It has been a while since I did much solo gaming – I’ve been blessed with a lot of friends eager to play games, and my writing about D&D on my blog has taken up most of my remaining time. However, I’m hoping this year to play a bunch of the Great Battles of History scenarios, and I was able to get The Great Battles of Alexander onto the table today and played through the Chaeronea scenario for a second time.
For those unfamiliar with the game, it is a hex’n’counter wargame by Mark Herman and Richard Berg. This edition of the game comes with about 20 scenarios, which vary in length from about an hour to four hours. This scenario is meant to be one of the longer ones, but I’ve played the game enough that the rules are pretty simple for me to apply.

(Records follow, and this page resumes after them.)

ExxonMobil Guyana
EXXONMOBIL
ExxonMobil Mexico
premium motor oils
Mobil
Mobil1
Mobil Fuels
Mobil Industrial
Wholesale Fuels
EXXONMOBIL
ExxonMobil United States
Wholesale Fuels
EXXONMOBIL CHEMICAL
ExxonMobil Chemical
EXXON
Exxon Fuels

They’re likely to be a little fiddly for people playing for the first time, though. The basic rules are pretty simple: You activate the leaders in order from lowest initiative to highest initiative. Each leader can activate a certain number of units (in this scenario, from 36 depending on the leader). Units have a number of movement points to spend (typically 4 for infantry, 8 for cavalry), and once shock battle begins, suffer cohesion hits until they rout. Battle is moderately complex, and is determined by a one or two d10 rolls for each battle, with the exact results dependent on the relative weaponry of the units and whether they’ve managed to gain a positional advantage: attacking from the rear or flank is much better than attacking a phalanx from the front!
Greeks are purple, towards the bottom of the picture. The Macedonians are red and to the top. The longer units are Macedonian Phalanxes and Greek Hoplites, with the Phalanxes being superior to the Hoplite.

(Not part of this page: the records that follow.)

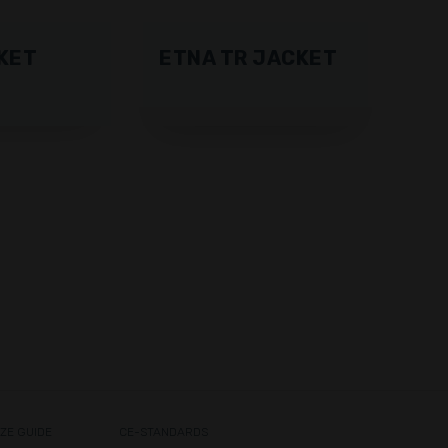
KET
ETNA TR JACKET
IZE GUIDE
CE-STANDARDS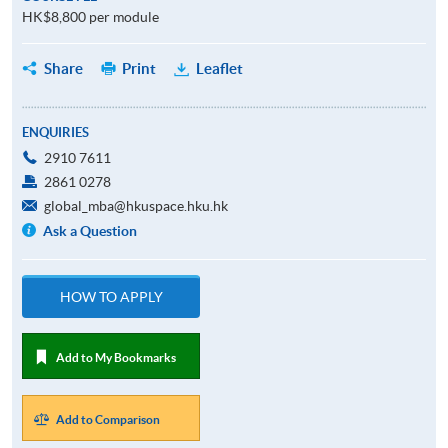
HK$8,800 per module
Share
Print
Leaflet
ENQUIRIES
2910 7611
2861 0278
global_mba@hkuspace.hku.hk
Ask a Question
HOW TO APPLY
Add to My Bookmarks
Add to Comparison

The scenario has Philip II and his soon-to-be-famous son Alexander facing a badly-organised coalition of Greek forces. The first few turns (about four) were taken up with manoeuvring on the flanks, with the Peltasts of both side being used in a little H&D against each other, slowly whittling down at the cohesion of those units. (Peltast units are named for the shield they used, but tactically act as skirmishers armed with javelins who run forward, throw them, then run away).
Slowly the Hoplites and Phalanxes began to move up, greatly inconvenienced by the steep-backed streams that were everywhere on the battlefield. The Greeks had hoped to stay back, but the Macedonian Heavy Cavalry finally made its way up and routed their three Hoplite units, and so more troops were needed.
I was settling down for a long, involved battle, but I was very surprised by what happened next: Alexander manoeuvred his cavalry to rout the Peltasts on the right-hand side (per the picture), and the Greek attack in the middle went stunningly badly. It started well enough, with them routing one of the Macedonian phalanxes, but the Alexander sent in the cavalry to attack from the flanks, and Phillip II rallied his routing phalanx and went “attack, attack!” with his centre phalanxes… and that was enough to rout the hoplites.
And this was even with Alexander suffering a Die Roll of Doom that allowed a Greek commander to activate another time – unfortunately, the Greek commander failed to rally his fleeing units, and the attack he pressed wasn’t particularly successful, with the Macedonian Peltast units just withdrawing from the advance of the hoplites.
All the Greek units routed away. The Greek Peltasts could finally reach the far edge and so escaped. The hoplites just dropped their shields and melted from the battlefield. I counted up the rout points for the Greeks, and discovered that exactly 75 of them had routed: the exact number for victory by the Macedonians!
Well, that was one-sided! The Macedonians were greatly helped by the ability of their commanders to activate several times and remove cohesion hits from their units, but the Greeks had moved up their centre units without protecting their flanks, and had paid the penalty.